**Exercise details**
Collect each line in the items below that contains the word "between".

**Available data**
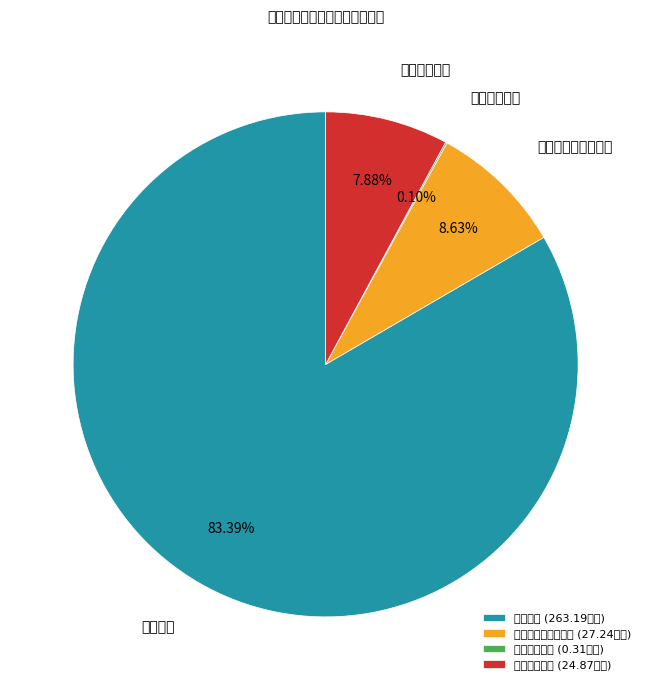

To the nearest percent, what is the combined percentage of 教育支出 and 社会保障和就业支出?

92%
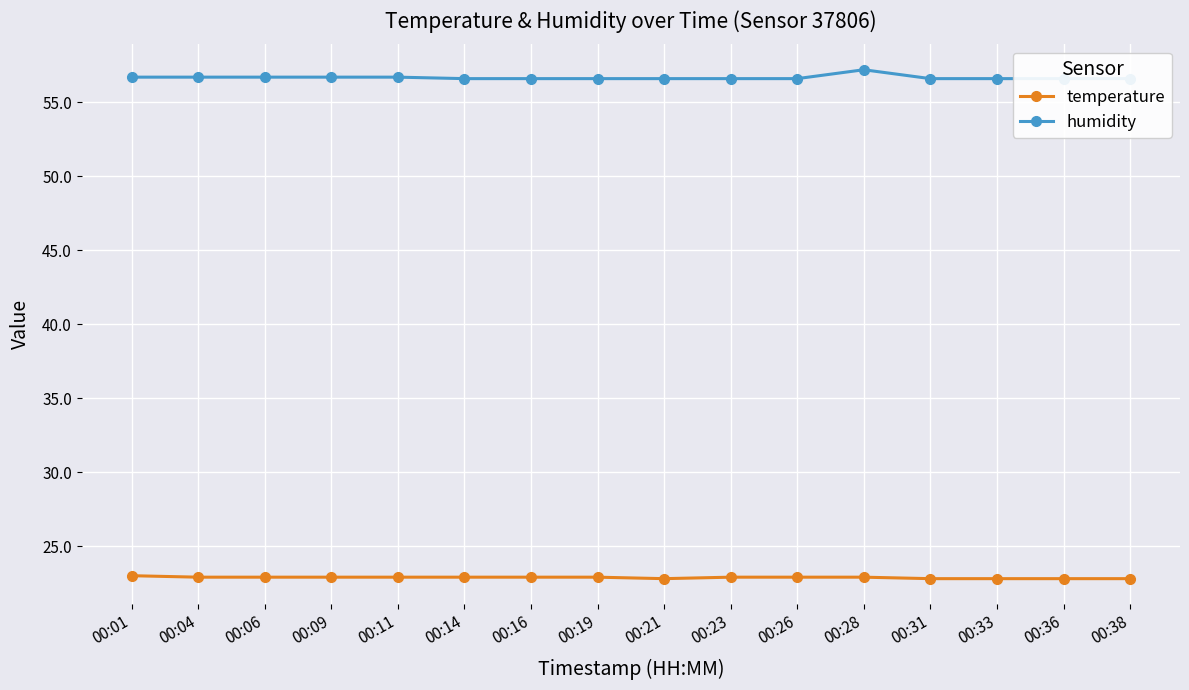

True or false: temperature and humidity cross at least once.

False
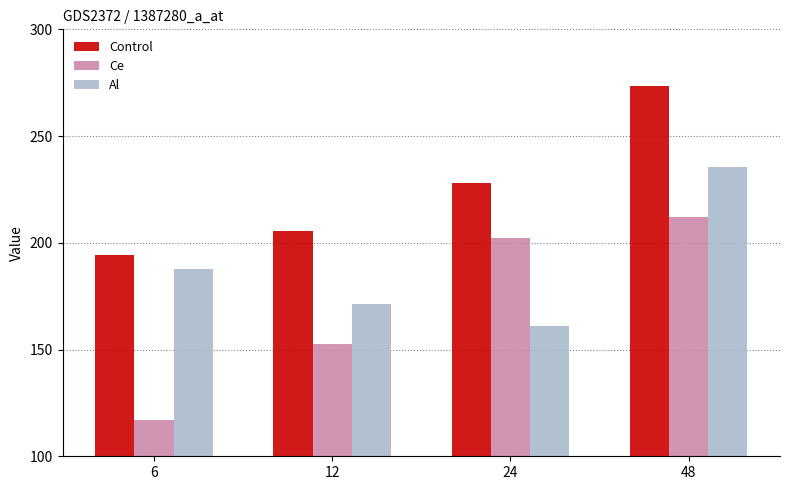

What is the difference between the maximum and minimum values in the Al series?

74.1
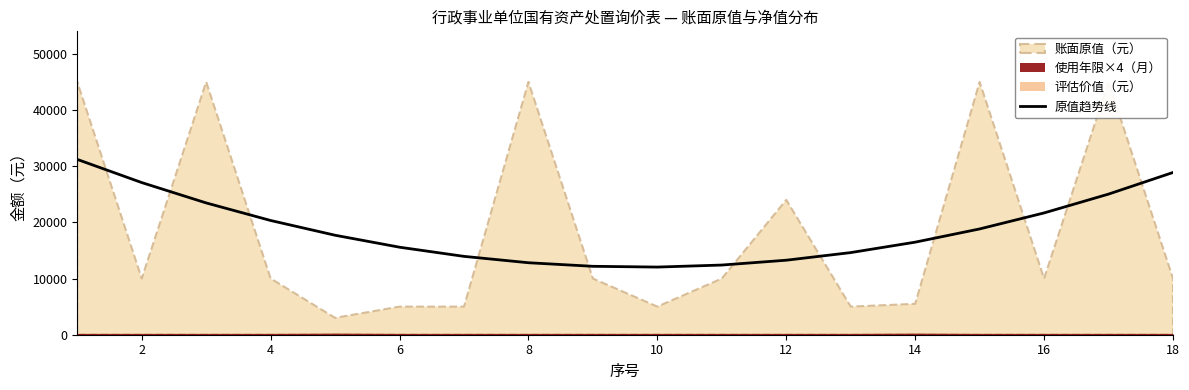

What is the difference between the maximum and minimum values?

19161.0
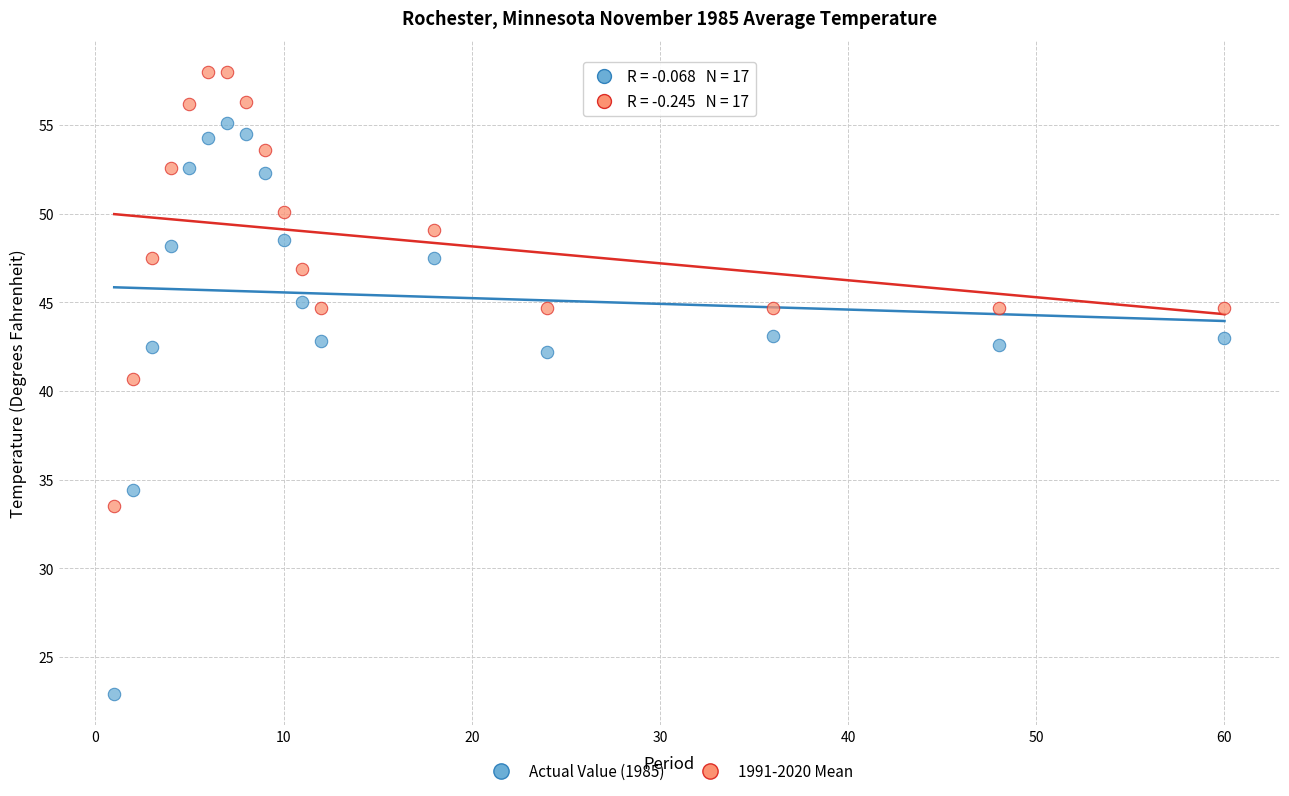

What are all the series names shown in the legend?

Actual Value (1985), 1991-2020 Mean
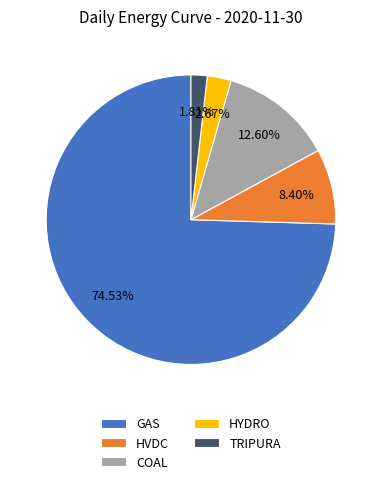

Rank the categories by value from highest to lowest.

GAS, COAL, HVDC, HYDRO, TRIPURA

**Task output**
What is the difference between the maximum and minimum values in the Al series?
What is the difference between the maximum and minimum values?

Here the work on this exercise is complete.